━━ Data to use ━━

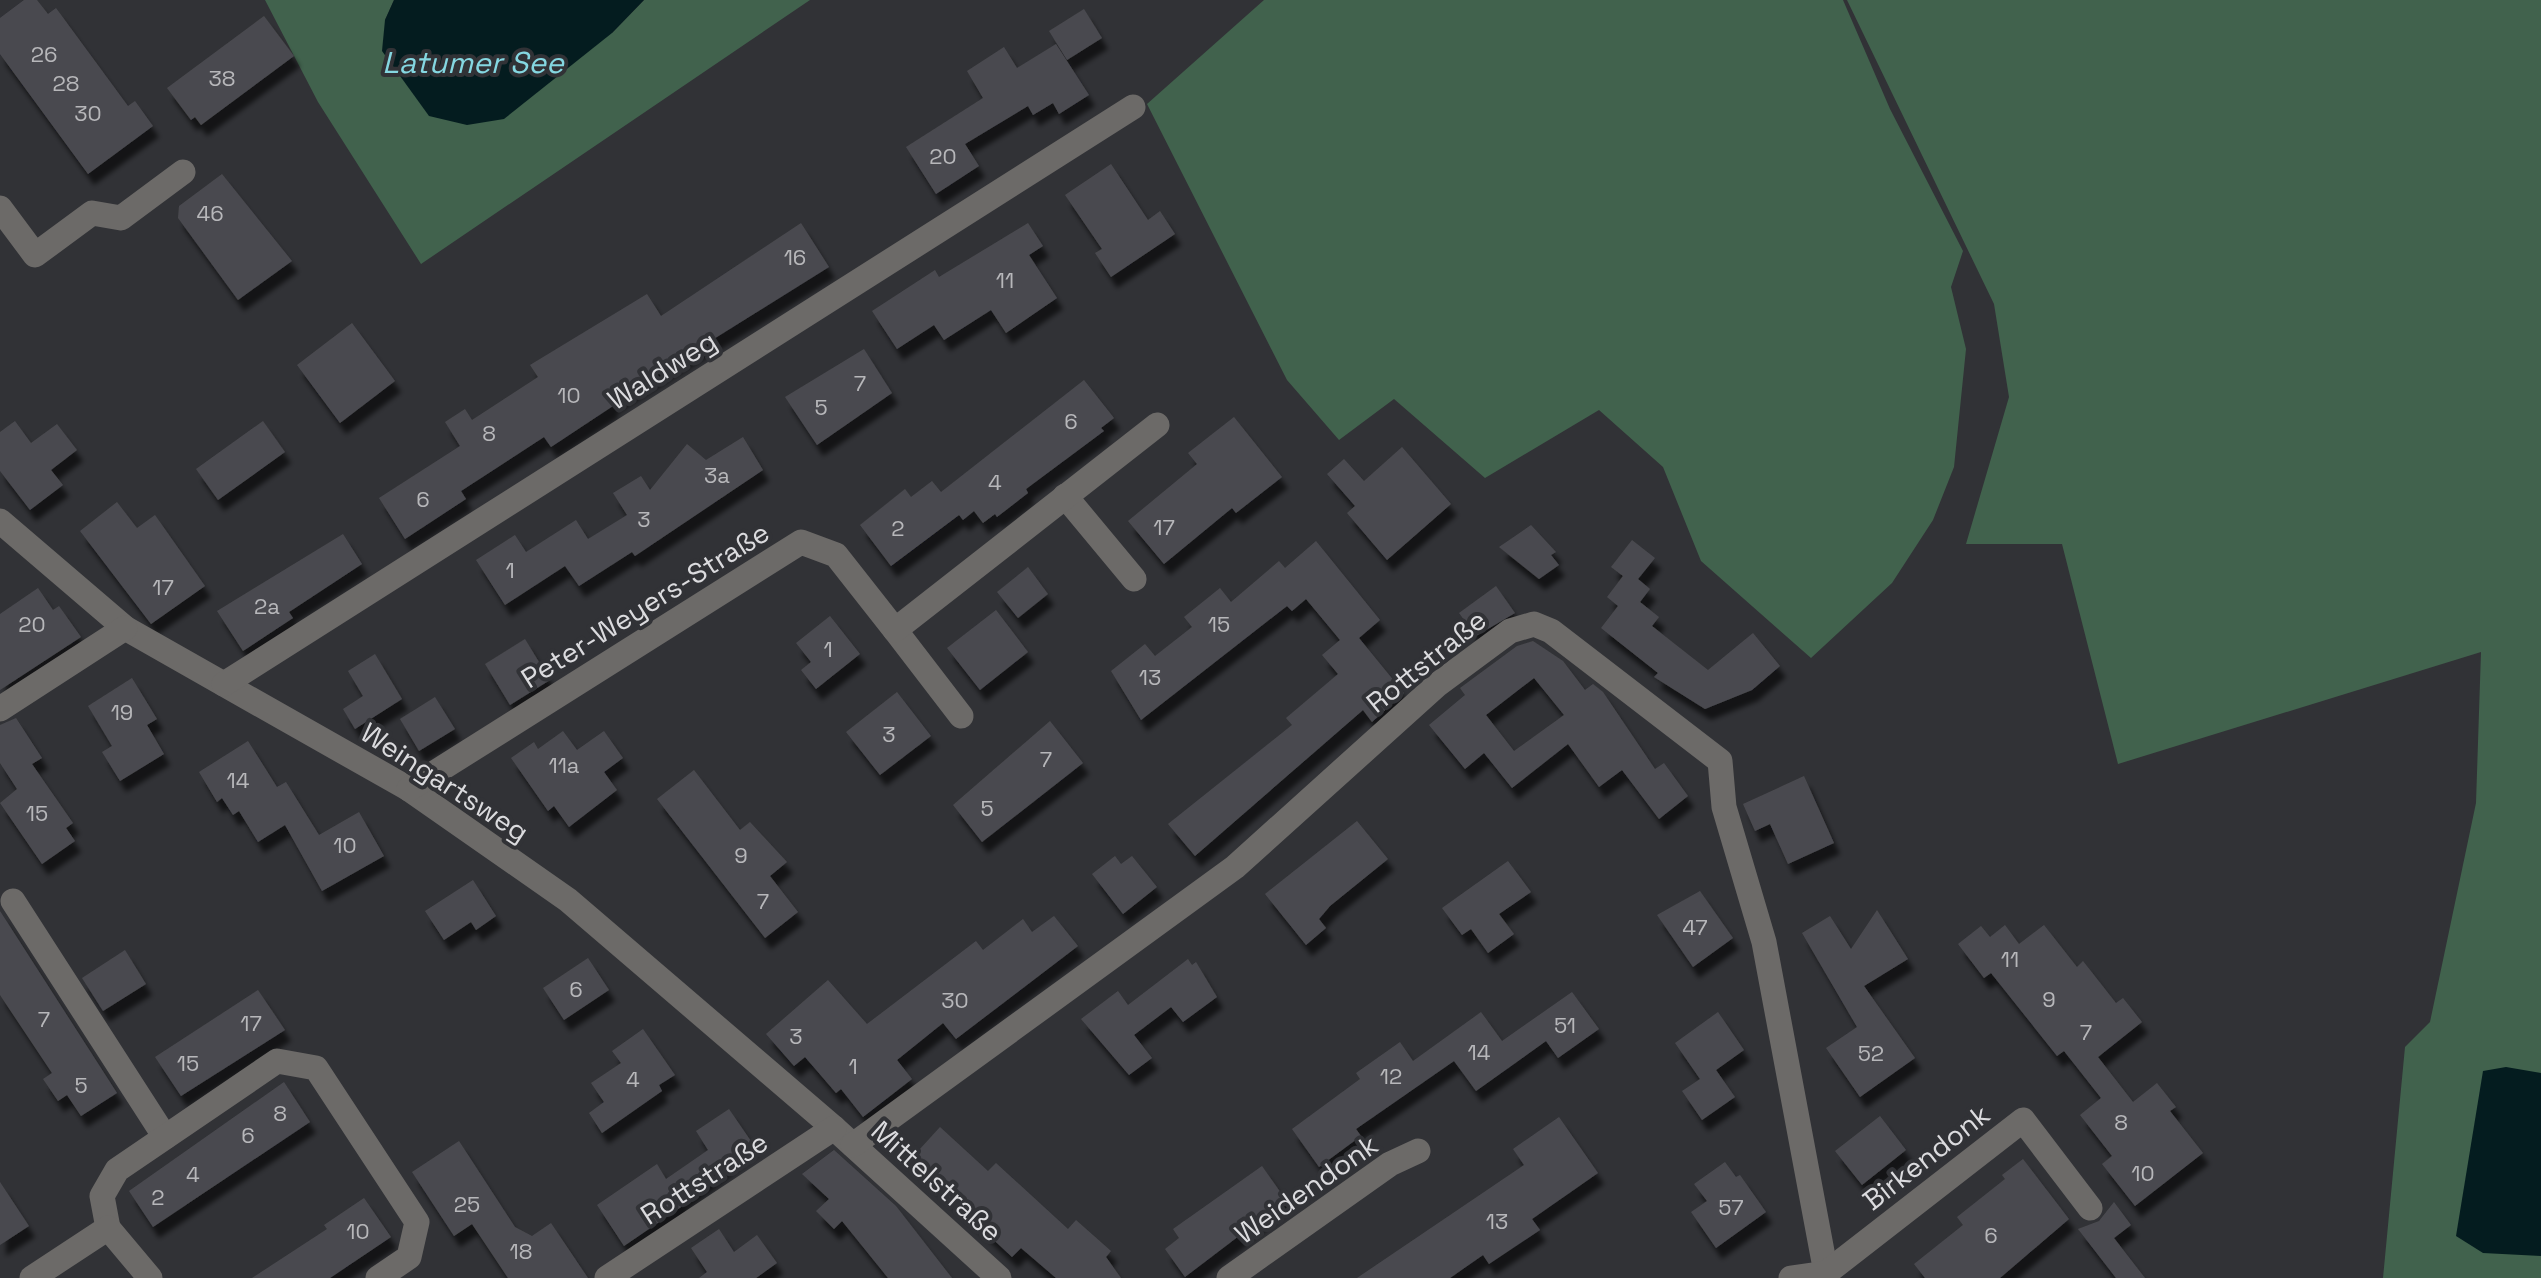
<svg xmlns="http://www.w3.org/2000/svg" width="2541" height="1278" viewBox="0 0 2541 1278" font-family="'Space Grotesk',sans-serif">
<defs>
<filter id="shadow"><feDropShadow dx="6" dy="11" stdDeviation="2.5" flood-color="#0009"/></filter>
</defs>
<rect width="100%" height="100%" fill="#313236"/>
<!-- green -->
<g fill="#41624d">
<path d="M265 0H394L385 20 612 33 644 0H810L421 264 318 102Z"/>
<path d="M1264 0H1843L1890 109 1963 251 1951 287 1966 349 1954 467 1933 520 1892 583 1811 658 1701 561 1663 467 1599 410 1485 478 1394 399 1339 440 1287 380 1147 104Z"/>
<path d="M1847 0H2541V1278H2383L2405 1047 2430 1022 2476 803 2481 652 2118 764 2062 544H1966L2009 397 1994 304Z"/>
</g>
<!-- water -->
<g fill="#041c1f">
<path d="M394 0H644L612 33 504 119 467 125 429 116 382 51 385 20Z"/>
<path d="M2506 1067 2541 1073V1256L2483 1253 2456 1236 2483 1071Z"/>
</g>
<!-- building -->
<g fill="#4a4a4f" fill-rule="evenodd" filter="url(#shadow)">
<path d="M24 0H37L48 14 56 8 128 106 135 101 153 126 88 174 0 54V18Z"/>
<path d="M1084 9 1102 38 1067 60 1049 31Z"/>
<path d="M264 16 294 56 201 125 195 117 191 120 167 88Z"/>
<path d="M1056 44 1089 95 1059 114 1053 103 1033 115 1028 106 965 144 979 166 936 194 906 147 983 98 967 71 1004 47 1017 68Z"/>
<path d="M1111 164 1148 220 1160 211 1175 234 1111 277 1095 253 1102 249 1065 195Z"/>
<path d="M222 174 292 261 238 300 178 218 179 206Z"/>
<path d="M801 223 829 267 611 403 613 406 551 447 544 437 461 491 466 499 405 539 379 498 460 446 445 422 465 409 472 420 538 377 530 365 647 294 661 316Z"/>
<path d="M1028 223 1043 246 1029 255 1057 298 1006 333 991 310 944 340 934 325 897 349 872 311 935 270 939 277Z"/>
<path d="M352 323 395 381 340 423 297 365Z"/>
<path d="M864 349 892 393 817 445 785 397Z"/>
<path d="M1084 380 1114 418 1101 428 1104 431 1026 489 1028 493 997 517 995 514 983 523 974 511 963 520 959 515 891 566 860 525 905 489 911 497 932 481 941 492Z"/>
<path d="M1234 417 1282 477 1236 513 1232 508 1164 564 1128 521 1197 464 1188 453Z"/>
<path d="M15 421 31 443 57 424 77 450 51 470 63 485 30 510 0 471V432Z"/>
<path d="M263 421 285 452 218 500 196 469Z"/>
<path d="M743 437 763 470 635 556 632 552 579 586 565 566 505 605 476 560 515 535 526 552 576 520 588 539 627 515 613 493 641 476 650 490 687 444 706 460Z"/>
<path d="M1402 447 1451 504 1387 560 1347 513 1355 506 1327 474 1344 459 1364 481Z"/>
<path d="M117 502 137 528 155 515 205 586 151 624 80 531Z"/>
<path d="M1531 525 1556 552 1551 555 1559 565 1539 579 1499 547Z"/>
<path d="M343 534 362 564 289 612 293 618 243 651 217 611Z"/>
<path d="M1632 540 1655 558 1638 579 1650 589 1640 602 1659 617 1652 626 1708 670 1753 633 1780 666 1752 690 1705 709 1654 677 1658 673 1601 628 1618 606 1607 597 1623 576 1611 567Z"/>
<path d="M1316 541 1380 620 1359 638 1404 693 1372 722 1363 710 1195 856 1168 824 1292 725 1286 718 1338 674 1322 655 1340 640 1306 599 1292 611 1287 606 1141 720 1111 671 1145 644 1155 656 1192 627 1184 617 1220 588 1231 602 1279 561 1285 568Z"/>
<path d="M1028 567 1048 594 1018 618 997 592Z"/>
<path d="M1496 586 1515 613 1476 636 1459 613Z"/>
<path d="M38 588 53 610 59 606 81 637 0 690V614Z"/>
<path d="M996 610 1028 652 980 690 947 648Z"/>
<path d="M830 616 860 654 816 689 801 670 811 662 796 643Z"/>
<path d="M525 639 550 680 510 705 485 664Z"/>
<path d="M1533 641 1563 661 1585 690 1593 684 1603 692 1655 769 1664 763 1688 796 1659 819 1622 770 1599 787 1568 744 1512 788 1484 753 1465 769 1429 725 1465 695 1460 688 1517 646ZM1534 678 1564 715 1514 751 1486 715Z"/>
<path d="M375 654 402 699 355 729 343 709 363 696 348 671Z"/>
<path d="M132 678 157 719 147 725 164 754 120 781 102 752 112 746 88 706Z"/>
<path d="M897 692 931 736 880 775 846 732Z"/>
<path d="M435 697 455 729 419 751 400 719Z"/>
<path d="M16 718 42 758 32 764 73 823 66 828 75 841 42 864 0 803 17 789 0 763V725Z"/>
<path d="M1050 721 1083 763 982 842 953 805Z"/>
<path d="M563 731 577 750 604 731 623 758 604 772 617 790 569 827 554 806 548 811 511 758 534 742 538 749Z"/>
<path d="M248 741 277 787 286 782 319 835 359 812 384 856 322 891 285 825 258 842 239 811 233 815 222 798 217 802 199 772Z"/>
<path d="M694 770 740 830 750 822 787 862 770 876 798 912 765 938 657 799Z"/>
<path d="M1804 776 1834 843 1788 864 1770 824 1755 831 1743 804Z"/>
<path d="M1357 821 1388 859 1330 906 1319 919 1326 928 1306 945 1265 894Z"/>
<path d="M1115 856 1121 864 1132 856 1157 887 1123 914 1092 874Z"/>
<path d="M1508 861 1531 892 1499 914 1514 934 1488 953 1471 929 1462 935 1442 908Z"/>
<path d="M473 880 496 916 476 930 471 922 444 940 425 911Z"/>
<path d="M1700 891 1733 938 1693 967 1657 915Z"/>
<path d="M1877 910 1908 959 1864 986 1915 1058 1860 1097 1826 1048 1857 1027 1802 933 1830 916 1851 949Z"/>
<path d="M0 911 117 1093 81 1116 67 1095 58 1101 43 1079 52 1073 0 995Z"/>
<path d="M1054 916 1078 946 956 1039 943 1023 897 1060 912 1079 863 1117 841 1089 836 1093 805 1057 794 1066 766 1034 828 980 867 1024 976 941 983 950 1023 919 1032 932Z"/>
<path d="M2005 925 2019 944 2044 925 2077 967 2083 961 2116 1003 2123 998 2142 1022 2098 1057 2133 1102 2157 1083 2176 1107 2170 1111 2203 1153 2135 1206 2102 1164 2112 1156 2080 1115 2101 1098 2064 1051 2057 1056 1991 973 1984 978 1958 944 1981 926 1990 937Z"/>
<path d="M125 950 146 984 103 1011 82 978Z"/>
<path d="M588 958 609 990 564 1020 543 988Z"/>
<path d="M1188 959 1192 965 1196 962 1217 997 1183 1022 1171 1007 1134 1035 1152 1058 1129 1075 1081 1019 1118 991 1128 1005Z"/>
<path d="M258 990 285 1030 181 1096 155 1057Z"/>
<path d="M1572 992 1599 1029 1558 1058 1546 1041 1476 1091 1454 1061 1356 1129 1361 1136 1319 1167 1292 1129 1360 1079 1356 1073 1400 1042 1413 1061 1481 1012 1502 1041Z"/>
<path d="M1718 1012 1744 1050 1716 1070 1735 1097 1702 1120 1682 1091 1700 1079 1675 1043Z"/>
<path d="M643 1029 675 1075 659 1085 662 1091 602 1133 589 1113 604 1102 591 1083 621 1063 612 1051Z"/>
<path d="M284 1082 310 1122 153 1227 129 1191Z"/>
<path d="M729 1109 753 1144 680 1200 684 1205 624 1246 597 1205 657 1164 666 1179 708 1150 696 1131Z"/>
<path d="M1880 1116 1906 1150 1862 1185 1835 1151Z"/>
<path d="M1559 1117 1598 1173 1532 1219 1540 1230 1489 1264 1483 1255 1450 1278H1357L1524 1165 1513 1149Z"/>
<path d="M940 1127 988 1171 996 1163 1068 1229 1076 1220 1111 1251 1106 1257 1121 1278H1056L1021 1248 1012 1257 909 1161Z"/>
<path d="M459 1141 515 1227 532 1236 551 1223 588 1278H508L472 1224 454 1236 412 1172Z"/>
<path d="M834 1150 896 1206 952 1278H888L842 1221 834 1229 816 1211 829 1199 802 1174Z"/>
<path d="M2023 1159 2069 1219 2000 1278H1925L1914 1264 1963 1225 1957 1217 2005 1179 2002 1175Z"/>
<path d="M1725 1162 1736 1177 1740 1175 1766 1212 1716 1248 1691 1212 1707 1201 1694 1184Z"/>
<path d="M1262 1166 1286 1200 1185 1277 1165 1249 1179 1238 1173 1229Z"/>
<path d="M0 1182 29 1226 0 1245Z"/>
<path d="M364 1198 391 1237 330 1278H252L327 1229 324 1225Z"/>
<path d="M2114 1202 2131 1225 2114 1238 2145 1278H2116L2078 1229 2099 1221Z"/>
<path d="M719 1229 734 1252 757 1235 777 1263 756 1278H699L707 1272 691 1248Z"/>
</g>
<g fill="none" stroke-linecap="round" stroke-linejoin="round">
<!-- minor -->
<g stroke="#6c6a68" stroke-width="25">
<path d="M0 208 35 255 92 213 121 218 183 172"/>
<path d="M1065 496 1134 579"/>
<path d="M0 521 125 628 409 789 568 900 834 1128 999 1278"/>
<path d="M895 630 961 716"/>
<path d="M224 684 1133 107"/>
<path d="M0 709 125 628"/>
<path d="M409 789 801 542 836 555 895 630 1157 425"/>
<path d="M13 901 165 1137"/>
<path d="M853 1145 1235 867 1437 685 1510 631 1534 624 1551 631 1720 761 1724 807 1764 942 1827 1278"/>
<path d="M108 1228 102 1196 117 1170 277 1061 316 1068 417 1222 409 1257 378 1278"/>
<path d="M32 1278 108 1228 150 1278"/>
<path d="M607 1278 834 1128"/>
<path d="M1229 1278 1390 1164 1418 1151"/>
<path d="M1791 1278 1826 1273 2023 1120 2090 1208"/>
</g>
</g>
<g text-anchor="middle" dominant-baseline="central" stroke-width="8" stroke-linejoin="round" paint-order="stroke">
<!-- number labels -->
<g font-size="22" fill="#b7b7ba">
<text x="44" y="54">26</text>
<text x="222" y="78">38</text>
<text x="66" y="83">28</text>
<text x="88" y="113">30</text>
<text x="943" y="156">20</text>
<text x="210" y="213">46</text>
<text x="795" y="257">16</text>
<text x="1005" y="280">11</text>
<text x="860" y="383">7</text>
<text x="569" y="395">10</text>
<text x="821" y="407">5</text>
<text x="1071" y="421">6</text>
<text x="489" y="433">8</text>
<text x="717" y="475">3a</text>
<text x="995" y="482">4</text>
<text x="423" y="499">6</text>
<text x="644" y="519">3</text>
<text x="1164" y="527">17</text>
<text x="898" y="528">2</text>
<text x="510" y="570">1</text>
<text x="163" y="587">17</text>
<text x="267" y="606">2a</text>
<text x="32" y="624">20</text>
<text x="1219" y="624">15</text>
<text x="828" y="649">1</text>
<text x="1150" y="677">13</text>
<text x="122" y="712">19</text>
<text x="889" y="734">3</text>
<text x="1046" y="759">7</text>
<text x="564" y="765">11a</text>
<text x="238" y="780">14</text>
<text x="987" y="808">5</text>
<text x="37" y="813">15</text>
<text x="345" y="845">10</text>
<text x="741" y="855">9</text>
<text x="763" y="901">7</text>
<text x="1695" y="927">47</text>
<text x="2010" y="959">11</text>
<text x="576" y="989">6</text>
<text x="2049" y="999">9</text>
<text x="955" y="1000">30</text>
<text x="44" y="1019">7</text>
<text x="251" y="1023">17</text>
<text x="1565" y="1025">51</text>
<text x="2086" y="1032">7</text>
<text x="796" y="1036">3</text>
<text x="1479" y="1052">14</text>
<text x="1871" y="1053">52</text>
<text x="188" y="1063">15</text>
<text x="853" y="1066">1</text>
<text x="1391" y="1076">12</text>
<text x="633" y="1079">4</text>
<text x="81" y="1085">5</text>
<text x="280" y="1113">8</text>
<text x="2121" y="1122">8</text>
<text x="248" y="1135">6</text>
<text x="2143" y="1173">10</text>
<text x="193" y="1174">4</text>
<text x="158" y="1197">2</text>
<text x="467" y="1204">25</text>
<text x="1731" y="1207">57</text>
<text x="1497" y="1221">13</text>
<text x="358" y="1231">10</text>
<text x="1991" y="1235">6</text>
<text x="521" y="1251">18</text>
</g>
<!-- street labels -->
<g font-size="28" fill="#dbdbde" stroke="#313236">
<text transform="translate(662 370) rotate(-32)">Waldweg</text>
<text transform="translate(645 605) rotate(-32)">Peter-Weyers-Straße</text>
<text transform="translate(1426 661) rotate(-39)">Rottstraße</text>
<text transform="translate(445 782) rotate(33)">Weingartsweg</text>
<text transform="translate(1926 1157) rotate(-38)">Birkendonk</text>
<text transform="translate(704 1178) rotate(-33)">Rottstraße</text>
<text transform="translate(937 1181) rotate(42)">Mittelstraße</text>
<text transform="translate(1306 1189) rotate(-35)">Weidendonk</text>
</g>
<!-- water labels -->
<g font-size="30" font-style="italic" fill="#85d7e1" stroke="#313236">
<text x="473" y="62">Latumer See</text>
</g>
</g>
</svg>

━━━

▶ [The task]
Scan the listing above and identify each line holding the string "filter"; copy every such line.

▶ [Exercise output]
<filter id="shadow"><feDropShadow dx="6" dy="11" stdDeviation="2.5" flood-color="#0009"/></filter>
<g fill="#4a4a4f" fill-rule="evenodd" filter="url(#shadow)">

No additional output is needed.